In this tutorial, we will learn how to select the columns that are numeric from a dataframe containing columns of different datatype. We will use dplyr’s select() function in combination with where() and is.numeric() functions to select the numeric columns.
Let us first load tidyverse and palmer penguin datasets to illustrate selecting numerical variables.
library(tidyverse) library(palmerpenguins)
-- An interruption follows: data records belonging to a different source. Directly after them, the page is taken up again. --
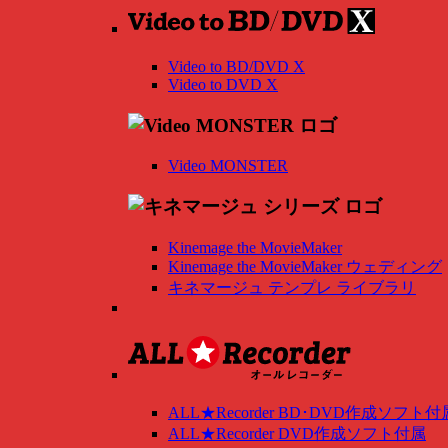
Video to BD/DVD X
Video to DVD X
Video MONSTER
Kinemage the MovieMaker
Kinemage the MovieMaker ウェディング
キネマージュ テンプレ ライブラリ
ALL★Recorder BD･DVD作成ソフト付
ALL★Recorder DVD作成ソフト付属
select() frunction we will be using is from dplyr package and here check the installed dplyr version.
packageVersion("dplyr") ## [1] '1.0.8'
By looking at the penguins data we can see we have factor variables, integer and double variables.
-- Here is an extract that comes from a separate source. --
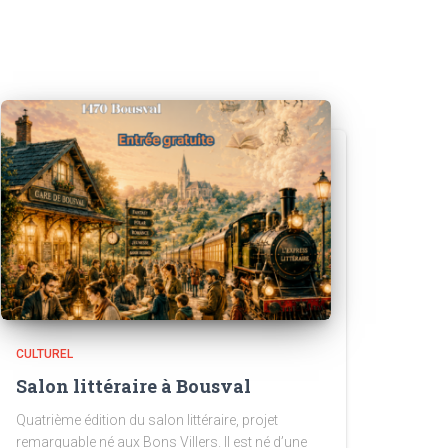
CULTUREL
Salon littéraire à Bousval
Quatrième édition du salon littéraire, projet
remarquable né aux Bons Villers. Il est né d’une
penguins ## # A tibble: 344 × 8 ## species island bill_length_mm bill_depth_mm flipper_length_mm body_mass_g ## <fct> <fct> <dbl> <dbl> <int> <int> ## 1 Adelie Torgersen 39.1 18.7 181 3750 ## 2 Adelie Torgersen 39.5 17.4 186 3800 ## 3 Adelie Torgersen 40.3 18 195 3250 ## 4 Adelie Torgersen NA NA NA NA ## 5 Adelie Torgersen 36.7 19.3 193 3450 ## 6 Adelie Torgersen 39.3 20.6 190 3650 ## 7 Adelie Torgersen 38.9 17.8 181 3625 ## 8 Adelie Torgersen 39.2 19.6 195 4675 ## 9 Adelie Torgersen 34.1 18.1 193 3475 ## 10 Adelie Torgersen 42 20.2 190 4250 ## # … with 334 more rows, and 2 more variables: sex <fct>, year <int>
Select All Numerical Columns, without using the names
We can select all the numerical columns from the dataframe without actually specifying the names of the numerical columns by using their datatypes. is.numeric() function can tell us if the variable is numerical or not. is.numeric identifies both double and integer variables as numeric.
And where() function is a selection helper that selects the variables for which a function returns TRUE. In our example is.numeric() is true for numerical variables FALSE for others.
penguins %>% select(where(is.numeric))
## # A tibble: 344 × 5 ## bill_length_mm bill_depth_mm flipper_length_mm body_mass_g year ## <dbl> <dbl> <int> <int> <int> ## 1 39.1 18.7 181 3750 2007 ## 2 39.5 17.4 186 3800 2007 ## 3 40.3 18 195 3250 2007 ## 4 NA NA NA NA 2007 ## 5 36.7 19.3 193 3450 2007 ## 6 39.3 20.6 190 3650 2007 ## 7 38.9 17.8 181 3625 2007 ## 8 39.2 19.6 195 4675 2007 ## 9 34.1 18.1 193 3475 2007 ## 10 42 20.2 190 4250 2007 ## # … with 334 more rows
Get this error? “Predicate functions must be wrapped in `where()`”.
Often we might tend to forget using where() function when trying to select numerical columns like this.
penguins %>% select(is.numeric)
However, this would give us the following warning once advising us to use where() and give the same results for now.
## Warning: Predicate functions must be wrapped in `where()`. ## ## # Bad ## data %>% select(is.numeric) ## ## # Good ## data %>% select(where(is.numeric)) ## ## ℹ Please update your code. ## This message is displayed once per session.